[insert Table 4 here]
Step 3: Model
identification
The third step is to identify the models for the average sensorial
rating on perfume smell (\(q_{s}\)) and the four target properties. The
models are elaborated below.
ANN-based surrogate model for sensorial
rating
A surrogate model is developed for predicting \(q_{s}\). Perfume
sensorial data are generated by matching the general consumers’
preferences reflected in various perfume review websites. Here, the data
is used to represent consumers’ satisfaction. A total of 761 data
samples are uploaded in
https://github.com/zx2012flying/Perfume-Case-Study. These data
samples only involve the 48 ingredient candidates in Table 4. For each
data sample, the input data includes the selected ingredients and their
volume fractions. The output data is the overall sensorial rating. For
consistency, the ratings are scaled to [0, 100] with 100 denoting
the best smell. The minimum and maximum ratings for these samples are
50.2 and 89.7, respectively. Based on these data, several surrogate
models such as linear regression, artificial neuron network (ANN), and
support vector regression are built using the Surrogate Modeling
Toolbox, Pyrenn, and Scikit-learn packages in Python 3.6. The
hyperparameters are tuned manually and the model accuracy is evaluated
through 10-fold cross validation. A three-layer ANN model (i.e., one
input layer, one hidden layer, and one output layer) was found to offer
the highest accuracy. Figure S1 shows the schematic structure of the ANN
model. The tansig and purelin functions are applied in the hidden and
output layer, respectively. The number of neurons in the hidden layer is
tuned to be 8. Figure 4 presents the histogram of the absolute errors
between the true values and predicted values
(\(q_{s}^{\text{true}}-q_{s}^{\text{pre}}\)). 90% of the deviations
are less than 10. The mean average error (MAE) and mean average
percentage error (MAPE) are equal to 4.8 and 6.9%, respectively. This
ANN model provides an accurate prediction of \(q_{s}\), which is
explicitly expressed as
\(q_{s}=\sum_{l=1}^{8}{wo_{l}\bullet\ \ f_{h}(ah_{l})}+bo\) (21)

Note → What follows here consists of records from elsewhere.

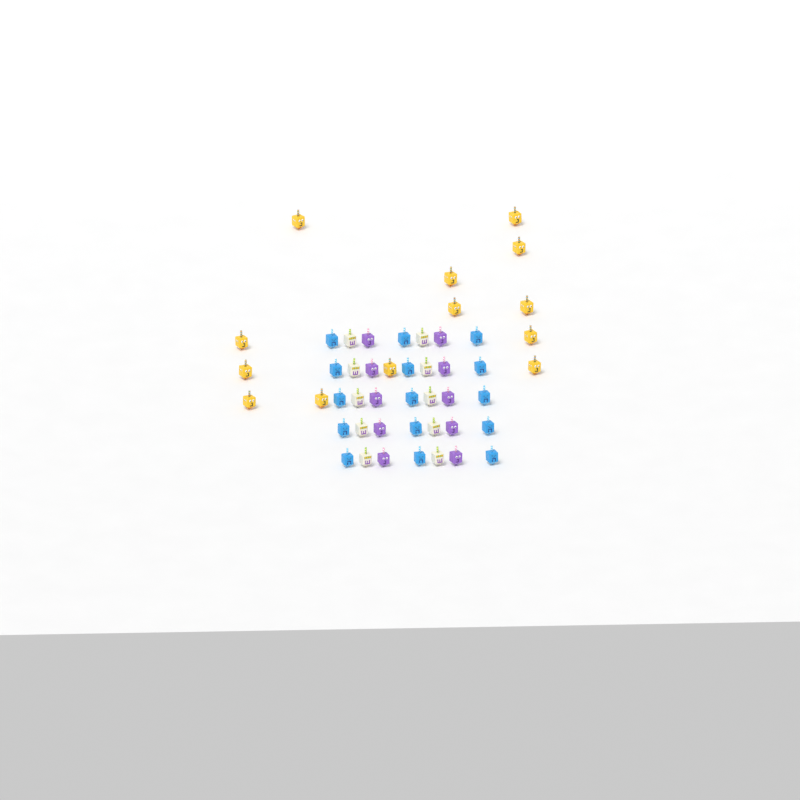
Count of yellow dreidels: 13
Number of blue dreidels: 15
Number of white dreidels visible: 10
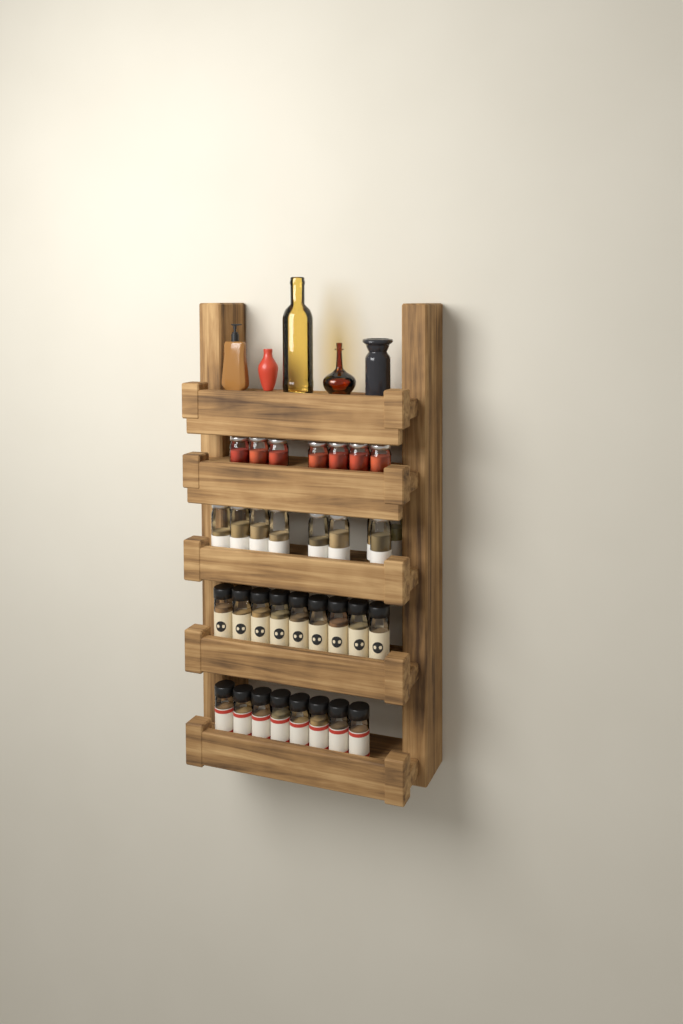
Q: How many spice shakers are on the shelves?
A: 17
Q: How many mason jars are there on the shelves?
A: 16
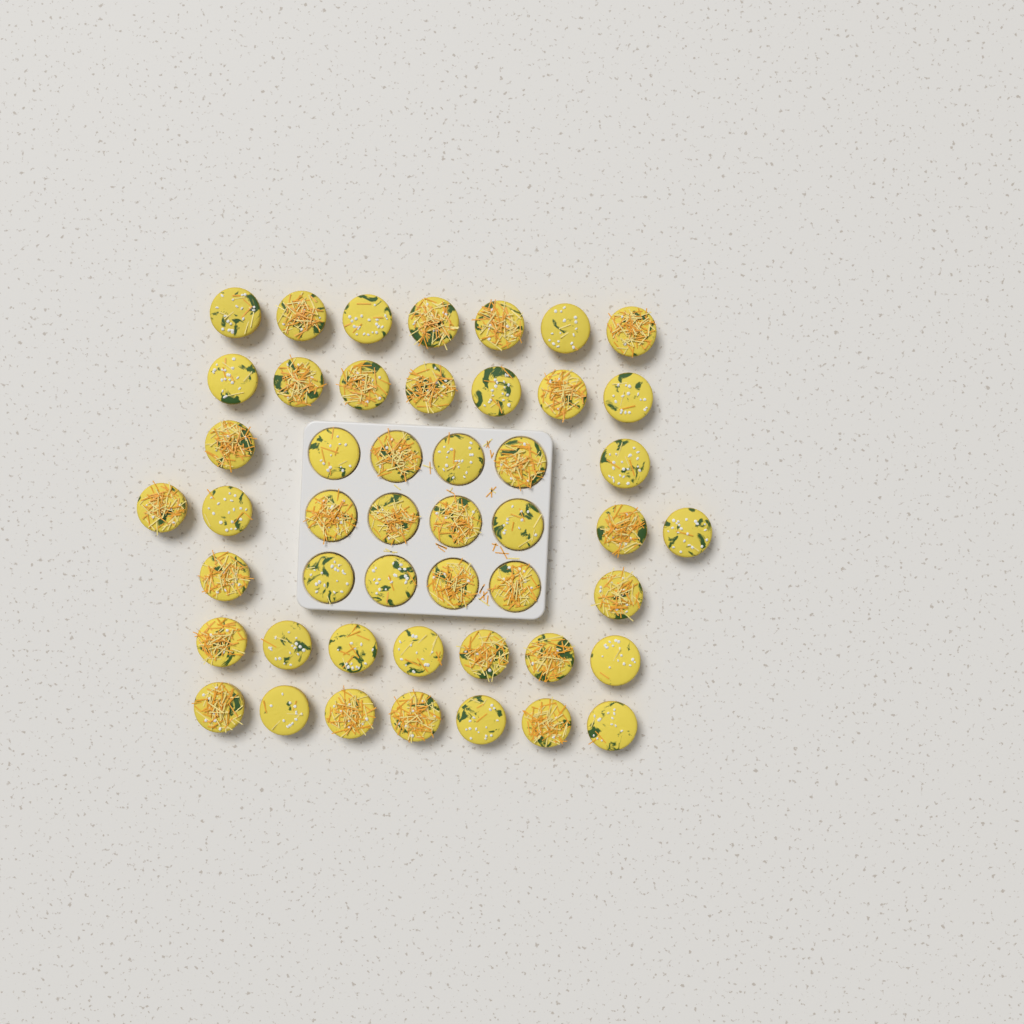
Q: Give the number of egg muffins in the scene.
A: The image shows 48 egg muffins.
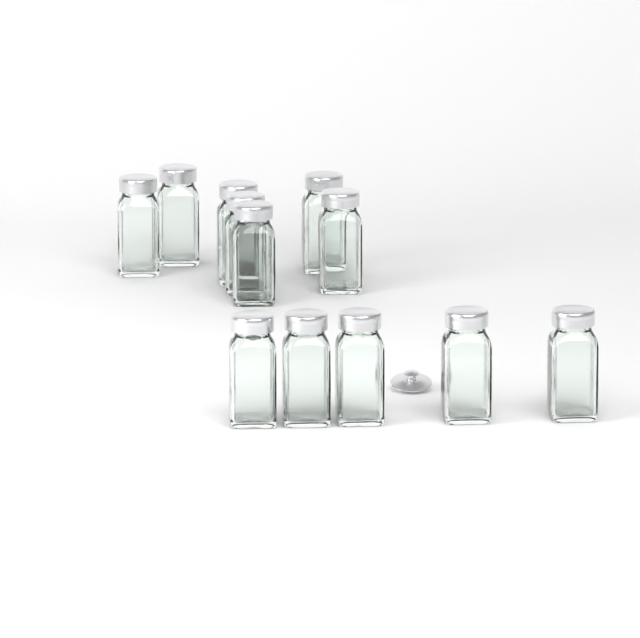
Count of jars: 12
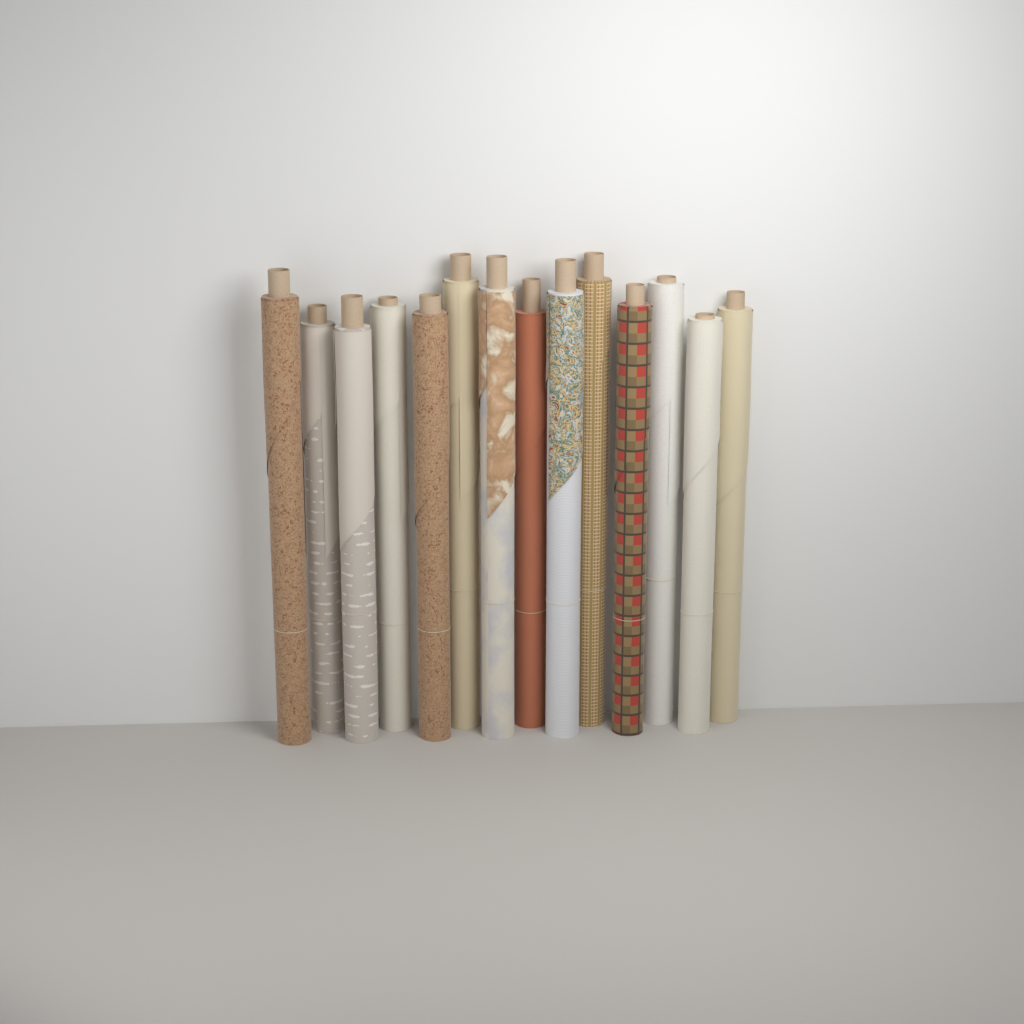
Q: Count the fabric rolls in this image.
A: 14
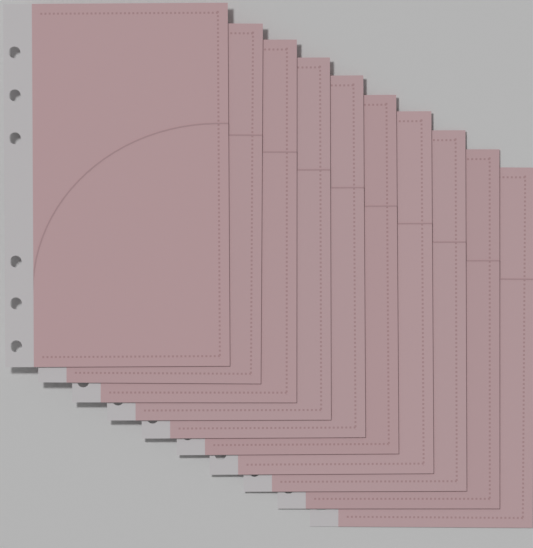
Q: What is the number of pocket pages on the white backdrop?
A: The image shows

\(f_{h}\left(ah_{l}\right)=1-\frac{2}{1+e^{2\times ah_{l}}},\ \ \ l=1,\ldots,8\)(22)
\(ah_{l}=\sum_{i=1}^{48}{\text{wh}_{l,\ i}\bullet V}_{i}+bh_{l},\ \ \ \ l=1,\ldots,8\)(23)
where \(wo_{l}\) and bo are the weights and bias in the
output layer, respectively. \(f_{h}\) is the tansig function in the
hidden layer. \(ah_{l}\) is the intermediate variable in the hidden
layer. \(\text{wh}_{l,\ i}\) and \(bh_{l}\) are the weights and biases
in the hidden layer, respectively. These model parameters are provided
in the Github platform mentioned above.